Your image of God creates you. Not to Prove Anything, but to Experience Someone, Richard Rohr
The holiday season has always been a reflective time for me, but this year has been particularly so. Whatever the reason, much of my reflection has centered on my experience of God. As I have mentioned in other blog entries, I was raised in a very conservative Lutheran denomination where dogma reigned supreme. How one encountered the Divine was defined by doctrine, not by one’s own experience. If one’s encounters of the Holy ran contrary to the denominations teachings, it was the individual who was wrong. Such a perspective can be very safe if one is looking for a religious experience where little or nothing is required of them. However, for the person seeking a deeper understanding of his or her faith life, it is difficult to abide in a spiritually faithful and genuine manner in such an environment. My increasing unrest and distrust of the teachings and doctrines in which I was raised has led me on a journey of searching what it means to encounter or experience the Sacred.
(T)here is something about the way God is presented in America that gives us reason for worry. The way God is depicted may exacerbate rather than alleviate the violence that is all too common. This American God has a way of encouraging weapons, death, war, and even torture…all for good cause, of course Death, Violence and America: Is God the Answer or the Problem?, Craig M. Watts
Throughout this recent holiday season, my senses concerning the presence of an Infinite Spirit were heightened through the tragedy of Newtown, the emotional diatribes concerning mental health care and gun control, as well as the overly dramatized and eminent financial fiscal cliff. I listened and read as various individuals opined their perspective concerning how the Omniscient was intertwined in these matters, as well as what this meant concerning the state of our society or culture. In a season that has historically been defined as a time of peace, of self-reflection, of demonstrating kindness and generosity towards others, the focus was on pronouncing judgment, enabling fear, and raising suspicion of our neighbor.

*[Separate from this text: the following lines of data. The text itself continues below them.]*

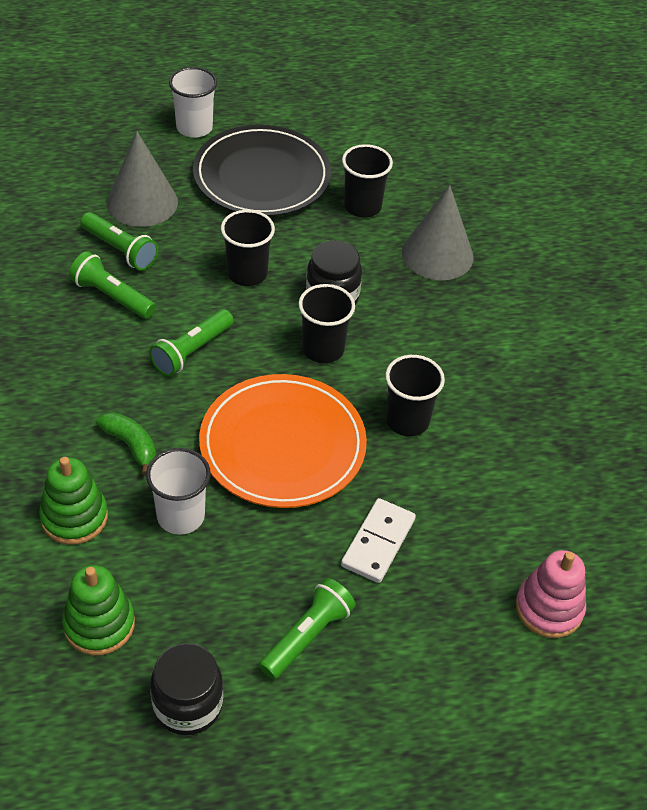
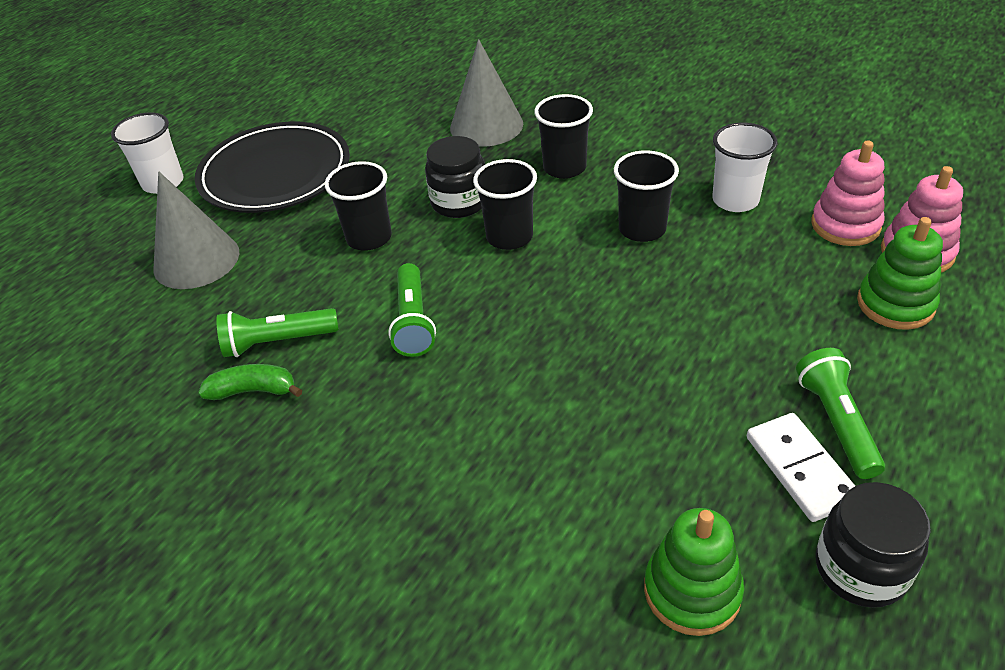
camera: 40 degrees left, 5 degrees down
(74, 517) = (525, 531): green stacking toy -> green stacking toy (895, 304)
(120, 250) = (230, 305): green flashlight -> none
(131, 445) = (478, 429): green banana -> green banana (253, 390)
(180, 516) = (606, 439): white cup -> white cup (735, 200)
(282, 445) = (591, 319): orange plate -> none
(362, 206) = (385, 137): black cup -> black cup (564, 168)
(378, 543) = (762, 316): white domino -> white domino (801, 469)
(538, 546) = (845, 225): none -> pink stacking toy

I’m still alive but I’m barely breathing,
Just prayed to a god that I don’t believe in . . . Breakeven, The Script
So, how was my sense of God’s presence heightened by all of this you may ask? (Okay, maybe you aren’t asking the questions, but I am going to answer it anyway.) Because all of the posturing, all of the tantrums, all the proclamations reflect Tillich’s focus on the God beyond God. None of what was being expressed concerning the Holy and the Sacred demonstrated any encounter or experience of that which is truly Divine and Mysterious. Instead, the conversation revolved around an intellectual exercise of defining who the individual thought God was and what he or she thought God was doing. The focus was on god (little “g” intentional), but not on the grander, more mysterious “that which is greater than ourselves.”
“You are accepted!” … accepted by that which is greater than you and the name of which you do not know. Do not ask the name now, perhaps you will know it later. Do not try to do anything, perhaps later you will do much. Do not seek for anything, do not perform anything, do not intend anything. Simply accept the fact that you are accepted. –Paul Tillich
From Luther to Kierkegaard to Buber to Jung to James to Tillich, one’s personal experience of that which is Holy is what gives meaning and hope to the individual, to the community, and to the society. To experience the Divine is to open oneself to ‘be’ing in relationship with another person, another group of people, nature, art, music, symbols, and life. To experience the Holy is to ‘be’ present in this very moment and ‘be’ with all that is happening in this moment. To experience the Sacred is to acknowledge that nothing before or nothing after this moment matters, it is simply to ‘be’ in this moment and to accept that this moment is an acceptable moment and that one is accepted.
Muslims, Christians, Buddhists, and Jews got their own version of the truth. There’s a line in the sand, there’s a war going’ on. They forgot to remember you might be wrong. Why do we argue? Why do we fight? Everybody thinks God’s on their side. You Might Be Wrong, Paul Thorn
It is my humble opinion that every issue or concern a client brings to me has a spiritual root. In other words, at the core of the problem under discussion is the question, “How does this individual experience the Divine in his or her life?” What does it mean to this individual to relate to the Universe, in what ways does he or she interact with that with is greater than him or herself? Too many people have been taught for too long that there is a right way and wrong way to relate to the Holy in their lives, and in many cases it has caused them to separate themselves from the Sacred and Mysterious. Such a separation creates alienation, loneliness, and hopelessness, and desperation.
Neither a space station nor an enlightened mind can be realized in a day. How to Practice: The Way to a Meaningful Life, Dalai Lama XIV
Whenever I am given permission, I encourage my client to explore his or her experience of God (whatever that means to them). In what relationships, settings, and environments have they encountered the Divine? Through what types of art, music, images, and symbols have they experienced the Sacred? As they begin to identify these encounters, we explore how these experiences might be influencing his or her current situation. Clients are often surprise to discover that when freed from dogma, stale traditions, and poor teaching, he or she is able to identify new options and possibilities for coping with the issue at hand.
Our personal encounters with Universe and our individual experiences of the Divine shape who we are—we cannot allow others’ perspectives, ideas, or teachings to interfere with that Sacred process.